Что назначено судьбою - обязательно случится.
То ли самое прекрасное, ну самое прекрасное в окошко постучится.
То ли самое напрасное, ну самое напрасное в объятья упадёт. 
 Две жизни прожить не дано,
        Два счастья - затея пустая,
        из двух выпадает одно,
        такая уж правда простая.
        Кому проиграет труба
        прощальные в небо мотивы,
        Кому улыбнётся судьба,
        и он улыбнётся, *счастливый*. 
Нет, не делайте запасов из любви и доброты,
и про чёрный день грядущий не копите милосердья.
Пропадёт ни за понюшку, ну совсем ни за понюшку ваше горькое усердье,
Лягут свежие морщины, лягут новые морщины от напрасной суеты. 
Две жизни прожить не дано,
        Два счастья - затея пустая,
        из двух выпадает одно,
        такая уж правда простая.
        Кому проиграет труба
        прощальные в небо мотивы,
        Кому улыбнётся судьба,
        и он улыбнётся, *счастливый*. 
Жаль, что юность пролетела, жаль, что старость коротка.
Всё теперь уж на ладони, лоб в поту, душа в ушибах.
Но зато уже не будет, никогда уже не будет ни загадок, ни ошибок,
Только ровная дорога, только ровная дорога до последнего звонка. 
Две жизни прожить не дано...

----------


## Lampada

http://thor.kubsu.ru/index.php/corporat ... oglasnye_3 
"Непроизносимые, или «выпадающие», согласные *т, в, д* обычно встречаются в сочетаниях *стл, здн, рдц, вств*.
Ученики (на письме. Л.) делают ошибки, пропуская непроизносимые согласные в трудно проверяемых написаниях. К ним относятся слова с трудно распознаваемыми корнями и слова, редко употребляющиеся в речи учеников 
(окрестность, 
сверстник, 
лестница, 
крепостной, 
устный, 
праздник, 
под уздцы, 
безвозмездный, 
явственный, 
безмолвствовать).  
Написание слов с непроизносимыми согласными можно проверить, сопоставляя их с такими родственными словами (в том числе исторически родственными), в которых нет выпадения этих согласных.
Безмолвствовать – безмолвие;
окрестность – окрест, устар. вокруг;
сверстник – верста;
явственный звук – наяву.
Использование сопоставления слов с непроизносимыми и отчетливо произносимыми согласными в неродственных словах помогает предупредить смешение созвучных написаний (костный мозг – косный человек). 
Полезно поработать с таблицей сопоставления непроизносимых и отчетливо произносимых согласных:
сверстник – ровесник
полновластный – полногласный
грустный – гнусный
яростный – трехъярусный
свистнуть (издать свист) – свиснуть (повиснуть)
лестничная (клетка) – лесничий
...
...
искусственный – искусный
...
явственный (звук) (отчетливый) – яство (устар. еда, кушанье)
чувствовать – участвовать, чествовать
...  " Подчёркнуты выпадающие в разговоре звуки. Л.

----------


## Оля

> постлать (скатерть) – послать (письмо)

 Не согласна. Ну по крайней мере, я произношу именно "пос*т*лать".   ::

----------


## Lampada

> постлать (скатерть) – послать (письмо)
> 			
> 		  Не согласна. Ну по крайней мере, я произношу именно "пос*т*лать".

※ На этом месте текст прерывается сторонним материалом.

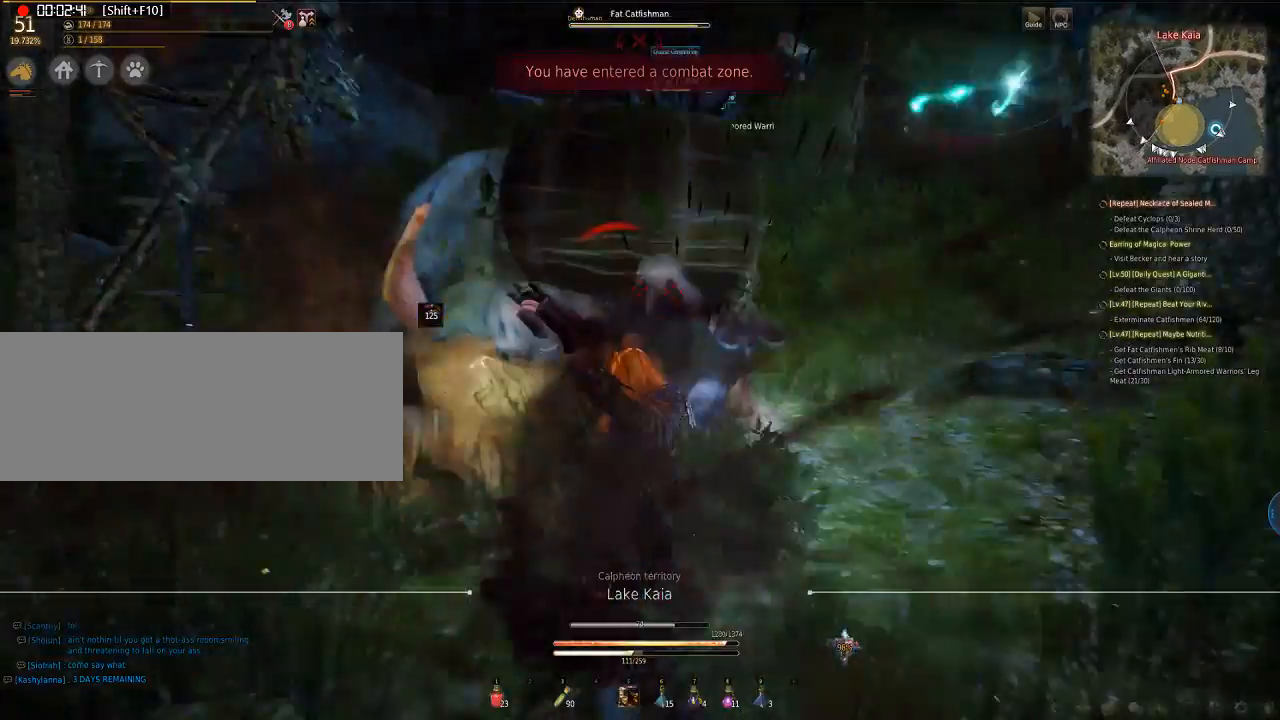
{"keys": ["e", "q", "s"], "mouse": ["left"], "events": []}
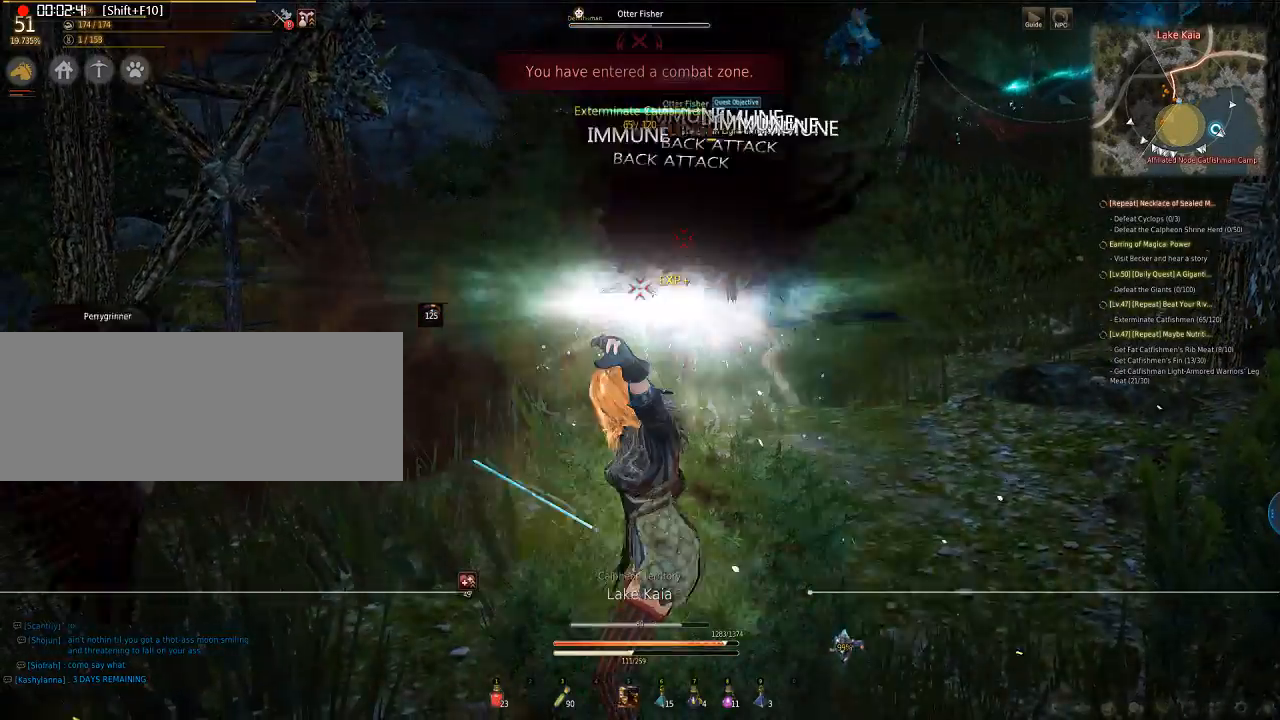
{"keys": ["e", "q", "s"], "mouse": ["left"], "events": []}
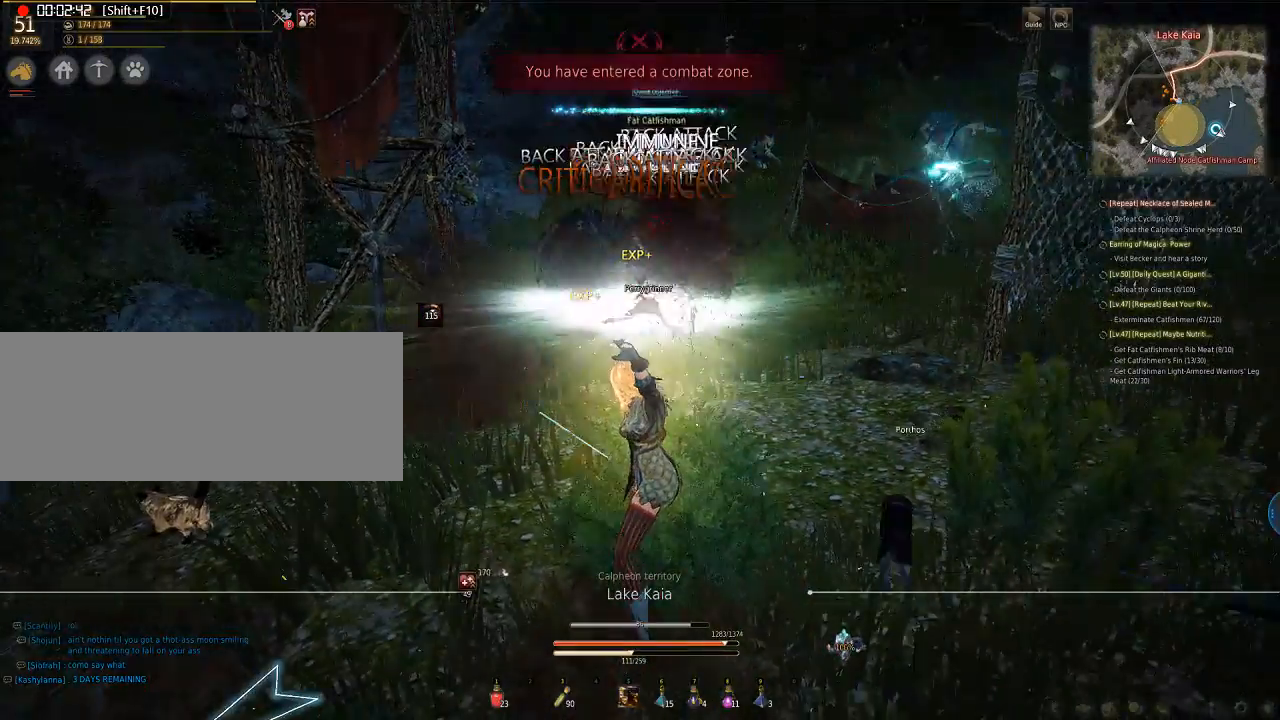
{"keys": ["e", "q", "s"], "mouse": ["left"], "events": []}
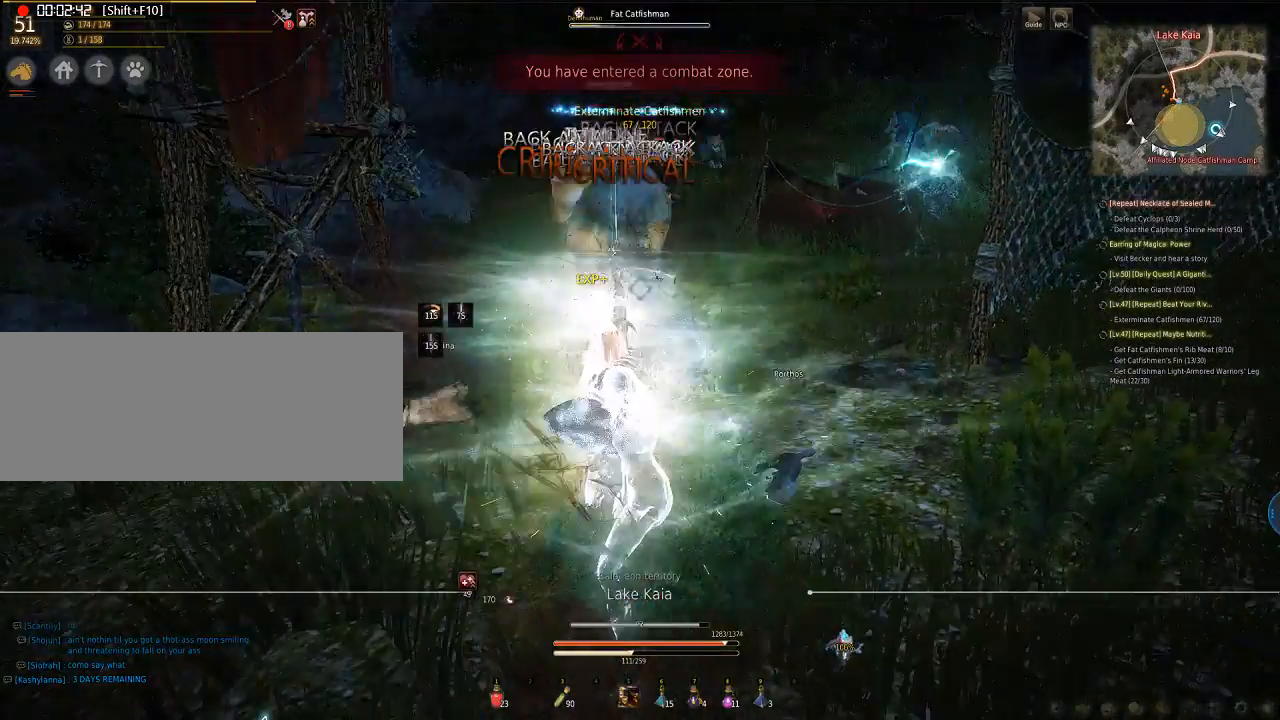
{"keys": ["e", "q", "s"], "mouse": ["left"], "events": []}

 "_постелите мне степь, занавесьте мне окна туманом"_.  Да, уберу, пожалуй.

----------


## translationsnmru

> постлать (скатерть) – послать (письмо)
> 			
> 		  Не согласна. Ну по крайней мере, я произношу именно "пос*т*лать".

 А я говорю "пос*те*л*и*ть"  ::

----------


## Оля

> А я говорю "пос*те*л*и*ть"

 Ты произносишь слово "постлать" как "постелить"? Оригинально.   ::

----------


## Lampada

[quote=Оля] 

> А я говорю "пос*те*л*и*ть"

 Ты произносишь слово "постлать" как "постелить"? Оригинально.   :: [/quote:zmmu0724]
Я тоже.  А почему нет?  _Постелить_ разговорное от _постлать_.

----------


## translationsnmru

[quote=Lampada] 

> Originally Posted by "translations.nm.ru":pjku3xd5  А я говорю "пос*те*л*и*ть"    Ты произносишь слово "постлать" как "постелить"? Оригинально.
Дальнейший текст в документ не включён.